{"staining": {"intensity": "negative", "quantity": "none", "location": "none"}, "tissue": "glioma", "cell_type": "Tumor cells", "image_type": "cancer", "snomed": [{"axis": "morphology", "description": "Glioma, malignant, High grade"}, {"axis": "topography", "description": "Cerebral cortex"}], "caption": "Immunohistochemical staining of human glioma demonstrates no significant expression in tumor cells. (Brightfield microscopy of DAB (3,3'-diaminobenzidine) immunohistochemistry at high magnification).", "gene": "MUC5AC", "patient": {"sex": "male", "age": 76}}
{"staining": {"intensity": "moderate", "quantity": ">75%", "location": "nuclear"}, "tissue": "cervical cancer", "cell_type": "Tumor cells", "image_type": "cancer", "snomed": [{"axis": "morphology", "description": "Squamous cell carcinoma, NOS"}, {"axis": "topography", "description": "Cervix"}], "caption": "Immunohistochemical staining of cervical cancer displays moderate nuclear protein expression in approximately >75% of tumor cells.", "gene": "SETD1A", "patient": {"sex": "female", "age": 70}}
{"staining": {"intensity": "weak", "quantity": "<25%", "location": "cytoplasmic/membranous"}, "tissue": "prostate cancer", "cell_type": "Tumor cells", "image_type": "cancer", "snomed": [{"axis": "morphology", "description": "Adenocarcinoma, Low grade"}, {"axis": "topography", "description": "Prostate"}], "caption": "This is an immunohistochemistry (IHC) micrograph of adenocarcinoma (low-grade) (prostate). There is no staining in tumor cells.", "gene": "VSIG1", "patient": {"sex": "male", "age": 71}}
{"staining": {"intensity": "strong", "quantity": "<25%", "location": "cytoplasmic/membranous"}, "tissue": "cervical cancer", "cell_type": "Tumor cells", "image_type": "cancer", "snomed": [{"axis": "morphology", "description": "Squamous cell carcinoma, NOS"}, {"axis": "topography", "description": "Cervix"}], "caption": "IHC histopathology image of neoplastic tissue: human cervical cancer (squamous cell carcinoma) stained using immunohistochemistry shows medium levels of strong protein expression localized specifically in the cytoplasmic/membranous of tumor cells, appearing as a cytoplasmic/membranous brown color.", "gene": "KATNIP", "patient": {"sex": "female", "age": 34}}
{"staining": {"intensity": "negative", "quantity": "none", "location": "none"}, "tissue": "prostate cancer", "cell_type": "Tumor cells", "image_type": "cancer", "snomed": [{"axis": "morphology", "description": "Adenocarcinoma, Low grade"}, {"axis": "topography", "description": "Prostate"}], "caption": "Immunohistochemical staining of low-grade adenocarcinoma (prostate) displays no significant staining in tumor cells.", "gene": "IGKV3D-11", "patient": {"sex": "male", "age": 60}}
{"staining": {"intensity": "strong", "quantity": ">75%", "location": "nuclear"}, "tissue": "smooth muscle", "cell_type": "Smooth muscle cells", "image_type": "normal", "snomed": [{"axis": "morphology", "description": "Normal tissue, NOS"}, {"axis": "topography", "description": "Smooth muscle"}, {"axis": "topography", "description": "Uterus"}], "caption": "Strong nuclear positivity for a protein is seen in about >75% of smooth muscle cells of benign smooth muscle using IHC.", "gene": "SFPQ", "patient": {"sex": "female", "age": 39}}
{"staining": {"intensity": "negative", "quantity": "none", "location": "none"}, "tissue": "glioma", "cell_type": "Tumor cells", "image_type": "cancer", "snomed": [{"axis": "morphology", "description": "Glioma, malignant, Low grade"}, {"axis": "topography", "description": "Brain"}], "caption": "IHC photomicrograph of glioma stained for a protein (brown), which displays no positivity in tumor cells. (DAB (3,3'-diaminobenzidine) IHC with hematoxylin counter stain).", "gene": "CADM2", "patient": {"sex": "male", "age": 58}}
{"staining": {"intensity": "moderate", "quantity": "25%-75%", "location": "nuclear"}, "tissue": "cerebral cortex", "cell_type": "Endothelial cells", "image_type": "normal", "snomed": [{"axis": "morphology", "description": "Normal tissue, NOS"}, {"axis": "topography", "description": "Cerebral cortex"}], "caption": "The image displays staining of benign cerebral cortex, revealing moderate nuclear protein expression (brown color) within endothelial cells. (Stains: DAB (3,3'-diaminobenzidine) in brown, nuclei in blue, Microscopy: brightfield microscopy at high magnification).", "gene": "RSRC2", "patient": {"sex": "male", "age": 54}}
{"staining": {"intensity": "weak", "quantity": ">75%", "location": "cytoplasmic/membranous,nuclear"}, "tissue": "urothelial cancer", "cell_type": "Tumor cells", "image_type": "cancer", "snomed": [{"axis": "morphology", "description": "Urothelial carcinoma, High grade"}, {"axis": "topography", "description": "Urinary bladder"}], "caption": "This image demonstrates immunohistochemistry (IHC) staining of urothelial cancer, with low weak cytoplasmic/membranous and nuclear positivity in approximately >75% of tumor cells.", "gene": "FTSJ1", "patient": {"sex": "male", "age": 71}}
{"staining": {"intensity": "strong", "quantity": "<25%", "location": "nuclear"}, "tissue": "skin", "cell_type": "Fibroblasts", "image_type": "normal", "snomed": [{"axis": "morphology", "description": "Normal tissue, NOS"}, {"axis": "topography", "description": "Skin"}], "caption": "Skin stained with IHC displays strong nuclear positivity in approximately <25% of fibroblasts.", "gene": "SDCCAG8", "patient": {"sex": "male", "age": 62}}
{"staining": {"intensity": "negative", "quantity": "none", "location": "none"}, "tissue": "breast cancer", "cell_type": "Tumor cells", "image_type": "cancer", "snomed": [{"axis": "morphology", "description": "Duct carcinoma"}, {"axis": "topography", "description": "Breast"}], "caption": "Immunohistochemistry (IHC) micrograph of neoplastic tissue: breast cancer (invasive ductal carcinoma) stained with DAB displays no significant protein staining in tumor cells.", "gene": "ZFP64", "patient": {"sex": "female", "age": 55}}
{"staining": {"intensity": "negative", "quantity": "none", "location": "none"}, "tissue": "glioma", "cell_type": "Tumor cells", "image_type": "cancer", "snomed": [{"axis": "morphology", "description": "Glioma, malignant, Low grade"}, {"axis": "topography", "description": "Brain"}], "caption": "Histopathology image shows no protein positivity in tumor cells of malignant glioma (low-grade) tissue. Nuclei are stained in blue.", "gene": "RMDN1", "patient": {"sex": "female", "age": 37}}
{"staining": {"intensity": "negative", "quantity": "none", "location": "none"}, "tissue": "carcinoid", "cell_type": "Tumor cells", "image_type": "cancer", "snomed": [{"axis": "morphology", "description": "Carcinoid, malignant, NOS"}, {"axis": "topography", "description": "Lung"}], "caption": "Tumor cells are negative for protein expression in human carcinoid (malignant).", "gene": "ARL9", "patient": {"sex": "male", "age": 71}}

**Required action**
Return the material above in full, exactly as it appears.

**Written answer**
{"staining": {"intensity": "negative", "quantity": "none", "location": "none"}, "tissue": "glioma", "cell_type": "Tumor cells", "image_type": "cancer", "snomed": [{"axis": "morphology", "description": "Glioma, malignant, High grade"}, {"axis": "topography", "description": "Cerebral cortex"}], "caption": "Immunohistochemical staining of human glioma demonstrates no significant expression in tumor cells. (Brightfield microscopy of DAB (3,3'-diaminobenzidine) immunohistochemistry at high magnification).", "gene": "MUC5AC", "patient": {"sex": "male", "age": 76}}
{"staining": {"intensity": "moderate", "quantity": ">75%", "location": "nuclear"}, "tissue": "cervical cancer", "cell_type": "Tumor cells", "image_type": "cancer", "snomed": [{"axis": "morphology", "description": "Squamous cell carcinoma, NOS"}, {"axis": "topography", "description": "Cervix"}], "caption": "Immunohistochemical staining of cervical cancer displays moderate nuclear protein expression in approximately >75% of tumor cells.", "gene": "SETD1A", "patient": {"sex": "female", "age": 70}}
{"staining": {"intensity": "weak", "quantity": "<25%", "location": "cytoplasmic/membranous"}, "tissue": "prostate cancer", "cell_type": "Tumor cells", "image_type": "cancer", "snomed": [{"axis": "morphology", "description": "Adenocarcinoma, Low grade"}, {"axis": "topography", "description": "Prostate"}], "caption": "This is an immunohistochemistry (IHC) micrograph of adenocarcinoma (low-grade) (prostate). There is no staining in tumor cells.", "gene": "VSIG1", "patient": {"sex": "male", "age": 71}}
{"staining": {"intensity": "strong", "quantity": "<25%", "location": "cytoplasmic/membranous"}, "tissue": "cervical cancer", "cell_type": "Tumor cells", "image_type": "cancer", "snomed": [{"axis": "morphology", "description": "Squamous cell carcinoma, NOS"}, {"axis": "topography", "description": "Cervix"}], "caption": "IHC histopathology image of neoplastic tissue: human cervical cancer (squamous cell carcinoma) stained using immunohistochemistry shows medium levels of strong protein expression localized specifically in the cytoplasmic/membranous of tumor cells, appearing as a cytoplasmic/membranous brown color.", "gene": "KATNIP", "patient": {"sex": "female", "age": 34}}
{"staining": {"intensity": "negative", "quantity": "none", "location": "none"}, "tissue": "prostate cancer", "cell_type": "Tumor cells", "image_type": "cancer", "snomed": [{"axis": "morphology", "description": "Adenocarcinoma, Low grade"}, {"axis": "topography", "description": "Prostate"}], "caption": "Immunohistochemical staining of low-grade adenocarcinoma (prostate) displays no significant staining in tumor cells.", "gene": "IGKV3D-11", "patient": {"sex": "male", "age": 60}}
{"staining": {"intensity": "strong", "quantity": ">75%", "location": "nuclear"}, "tissue": "smooth muscle", "cell_type": "Smooth muscle cells", "image_type": "normal", "snomed": [{"axis": "morphology", "description": "Normal tissue, NOS"}, {"axis": "topography", "description": "Smooth muscle"}, {"axis": "topography", "description": "Uterus"}], "caption": "Strong nuclear positivity for a protein is seen in about >75% of smooth muscle cells of benign smooth muscle using IHC.", "gene": "SFPQ", "patient": {"sex": "female", "age": 39}}
{"staining": {"intensity": "negative", "quantity": "none", "location": "none"}, "tissue": "glioma", "cell_type": "Tumor cells", "image_type": "cancer", "snomed": [{"axis": "morphology", "description": "Glioma, malignant, Low grade"}, {"axis": "topography", "description": "Brain"}], "caption": "IHC photomicrograph of glioma stained for a protein (brown), which displays no positivity in tumor cells. (DAB (3,3'-diaminobenzidine) IHC with hematoxylin counter stain).", "gene": "CADM2", "patient": {"sex": "male", "age": 58}}
{"staining": {"intensity": "moderate", "quantity": "25%-75%", "location": "nuclear"}, "tissue": "cerebral cortex", "cell_type": "Endothelial cells", "image_type": "normal", "snomed": [{"axis": "morphology", "description": "Normal tissue, NOS"}, {"axis": "topography", "description": "Cerebral cortex"}], "caption": "The image displays staining of benign cerebral cortex, revealing moderate nuclear protein expression (brown color) within endothelial cells. (Stains: DAB (3,3'-diaminobenzidine) in brown, nuclei in blue, Microscopy: brightfield microscopy at high magnification).", "gene": "RSRC2", "patient": {"sex": "male", "age": 54}}
{"staining": {"intensity": "weak", "quantity": ">75%", "location": "cytoplasmic/membranous,nuclear"}, "tissue": "urothelial cancer", "cell_type": "Tumor cells", "image_type": "cancer", "snomed": [{"axis": "morphology", "description": "Urothelial carcinoma, High grade"}, {"axis": "topography", "description": "Urinary bladder"}], "caption": "This image demonstrates immunohistochemistry (IHC) staining of urothelial cancer, with low weak cytoplasmic/membranous and nuclear positivity in approximately >75% of tumor cells.", "gene": "FTSJ1", "patient": {"sex": "male", "age": 71}}
{"staining": {"intensity": "strong", "quantity": "<25%", "location": "nuclear"}, "tissue": "skin", "cell_type": "Fibroblasts", "image_type": "normal", "snomed": [{"axis": "morphology", "description": "Normal tissue, NOS"}, {"axis": "topography", "description": "Skin"}], "caption": "Skin stained with IHC displays strong nuclear positivity in approximately <25% of fibroblasts.", "gene": "SDCCAG8", "patient": {"sex": "male", "age": 62}}
{"staining": {"intensity": "negative", "quantity": "none", "location": "none"}, "tissue": "breast cancer", "cell_type": "Tumor cells", "image_type": "cancer", "snomed": [{"axis": "morphology", "description": "Duct carcinoma"}, {"axis": "topography", "description": "Breast"}], "caption": "Immunohistochemistry (IHC) micrograph of neoplastic tissue: breast cancer (invasive ductal carcinoma) stained with DAB displays no significant protein staining in tumor cells.", "gene": "ZFP64", "patient": {"sex": "female", "age": 55}}
{"staining": {"intensity": "negative", "quantity": "none", "location": "none"}, "tissue": "glioma", "cell_type": "Tumor cells", "image_type": "cancer", "snomed": [{"axis": "morphology", "description": "Glioma, malignant, Low grade"}, {"axis": "topography", "description": "Brain"}], "caption": "Histopathology image shows no protein positivity in tumor cells of malignant glioma (low-grade) tissue. Nuclei are stained in blue.", "gene": "RMDN1", "patient": {"sex": "female", "age": 37}}
{"staining": {"intensity": "negative", "quantity": "none", "location": "none"}, "tissue": "carcinoid", "cell_type": "Tumor cells", "image_type": "cancer", "snomed": [{"axis": "morphology", "description": "Carcinoid, malignant, NOS"}, {"axis": "topography", "description": "Lung"}], "caption": "Tumor cells are negative for protein expression in human carcinoid (malignant).", "gene": "ARL9", "patient": {"sex": "male", "age": 71}}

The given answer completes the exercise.